Suarakita.org- Banda Aceh sejak awal Juni memberlakukan jam malam buat pekerja perempuan. Aturan baru itu dijajakan sebagai instrumen buat melindungi perempuan. Namun kritik yang muncul berkata lain.
Pemerintah Banda Aceh memberlakukan aturan jam malam buat pekerja perempuan. Nantinya perempuan cuma boleh bekerja hingga pukul 11 malam. Pemerintah setempat berdalih, langkah tersebut diambil buat melindungi perempuan.
Aturan tersebut terutama menyasar pegawai perempuan di pusat hiburan dan olahraga, atau kawasan wisata. Menurut Walikota Banda Aceh, Illiza Sa’aduddin Djamal, jam malam buat perempuan sudah berlaku sejak awal Juni.
“Perempuan di Aceh rentan terhadap pelecehan seksual. Jadi kami ingin melindungi mereka dari insiden yang tidak diinginkan,” kata Illiza. Pemerintah mewanti-wanti perempuan dan anak-anak agar tidak berada di luar setelah jam 11, kecuali ditemani oleh suami atau saudara laki-laki.
Diberikan Peringatan
Penelitian teranyar yang dibuat oleh yayasan orangtua dan anak-anak, Kita dan Buah Hati, kasus pelecehan seksual di Aceh termasuk yang paling tinggi di Indonesia. Menurut aturan baru itu pengusaha bisa kehilangan ijin usaha jika melanggar.

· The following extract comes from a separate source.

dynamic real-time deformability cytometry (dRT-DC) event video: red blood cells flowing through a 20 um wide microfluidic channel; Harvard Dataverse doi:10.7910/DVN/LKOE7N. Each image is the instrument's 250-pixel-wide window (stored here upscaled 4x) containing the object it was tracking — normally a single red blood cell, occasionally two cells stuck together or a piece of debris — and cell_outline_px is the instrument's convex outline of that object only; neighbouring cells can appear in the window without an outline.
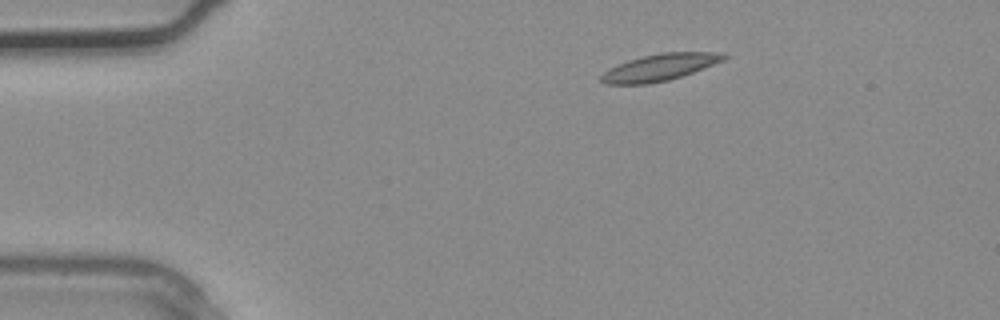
{"species": "common noctule bat (a hibernating species)", "species_latin": "Nyctalus noctula", "temperature_condition": "warm", "stored_images_in_passage": 2, "camera_frame_rate_fps": 3000, "um_per_image_px": 0.085, "animal": {"sex": "male", "body_mass_g": 20.4}, "frame": {"image": 1, "passage_image": 1, "time_ms": 0.0, "image_size_px": [1000, 320], "cell_outline_px": [[728, 56], [724, 60], [704, 68], [668, 80], [648, 84], [604, 84], [600, 80], [600, 76], [604, 72], [628, 60], [660, 52], [724, 52]], "centroid_in_image_um": [56.1, 5.72], "position_along_channel_um": 28.9, "area_um2": 18.96}}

“Terutama pengusaha kafe, tempat hiburan, tempat wisata yang harus mematuhinya, termasuk sisi pakaian yang sesuai syariat,” kata Illiza seperti dikutip situs Merdeka.
Namun Illiza memastikan perempuan yang tertangkap melanggar aturan tidak akan dikenai sanksi. “Mereka akan diminta untuk pulang dan diberi peringatan,” ujarnya. Pemerintah Banda Aceh memberikan pengecualian buat pekerja perempuan di bidang kesehatan seperti suster atau bidan.
Kritik di Media Sosial
Langkah Banda Aceh menuai beragam reaksi. Komisi Nasional Perempuan lewat akut Twitter-nya menyebut aturan tersebut tidak cuma “diskriminatif”, tetapi juga cenderung membatasi gerak perempuan. “Kalau niatnya melindungi, ada kebijakan yang lebih kondusif.”
Wakil Presiden Jusuf Kalla juga mempertanyakan alasan Aceh memberlakukan aturan tersebut. “Aceh punya kewenangan internal untuk menerbitkan aturan khusus di daerahnya, tapi harus dipertimbangkan apa urgen seperti itu,” tuturnya seperti dikutip Republika.
Kritik juga bermunculan di Media Sosial terkait pemberlakuan jam malam di Banda Aceh karena dianggap diskriminatif. Namun Illiza mengklaim tanggungjawab ada di pihak lain. “Di internet ada yang menghujat Banda Aceh, sebenarnya itu semua informasi sesat dan menyesatkan, ini aturan yang dibuat oleh Gubernur, Gubernurlah yang harus disalahkan,” katanya.